Pada periode sebelumnya, PPKM Mikro telah dilaksanakan di sepuluh provinsi, yaitu DKI Jakarta, Banten, Jawa Barat, DI Yogyakarta, Jawa Tengah, Jawa Timur, Bali, Sumatra Utara, Kalimantan Timur, dan Sulawesi Selatan.
Berdasarkan evaluasi, pelaksanaan PPKM Mikro di wilayah-wilayah tersebut berlangsung cukup baik dan efektif menekan laju kasus aktif COVID-19. Untuk itu, sebagai langkah memaksimalkan upaya penekanan angka kasus positif, PPKM Mikro kembali diperpanjang serta diperluas ke daerah yang memenuhi parameter persentase kasus aktif, persentase kesembuhan, persentase kematian, dan tingkat Bed Occupancy Ratio (BOR) yang telah ditetapkan.

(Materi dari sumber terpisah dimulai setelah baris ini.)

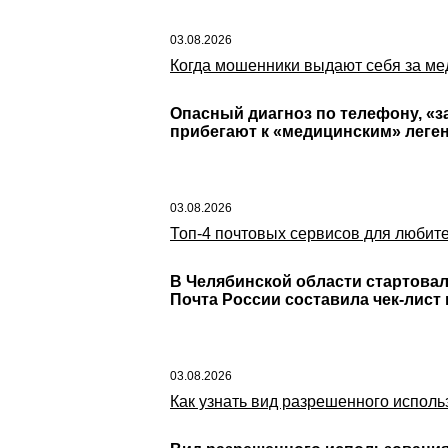
03.08.2026
Когда мошенники выдают себя за ме
Опасный диагноз по телефону, «
прибегают к «медицинским» леге
03.08.2026
Топ-4 почтовых сервисов для любит
В Челябинской области стартова
Почта России составила чек-лист
03.08.2026
Как узнать вид разрешенного исполь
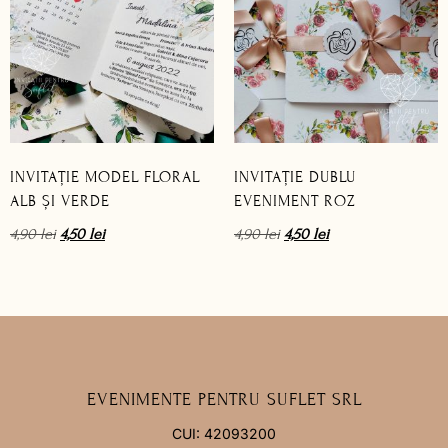
INVITAȚIE MODEL FLORAL
INVITAȚIE DUBLU
ALB ȘI VERDE
EVENIMENT ROZ
4,90
lei
4,50
lei
4,90
lei
4,50
lei
EVENIMENTE PENTRU SUFLET SRL
CUI: 42093200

Tito menegaskan Inmendagri 6/2021 sebagai payung hukum pelaksanaan perpanjangan PPKM Mikro akan disosialisasikan lebih lanjut agar berjalan lancar dalam tataran implementasi.
“Selanjutnya nanti akan di-follow up, jadi Instruksi Mendagri lebih bersifat guideline yang bersifat umum, tapi dapat dikembangkan sesuai dengan tantangan daerah masing-masing,” jelasnya dalam keterangan pers yang ditayangkan pada kanal YouTube Kemenko Perekonomian.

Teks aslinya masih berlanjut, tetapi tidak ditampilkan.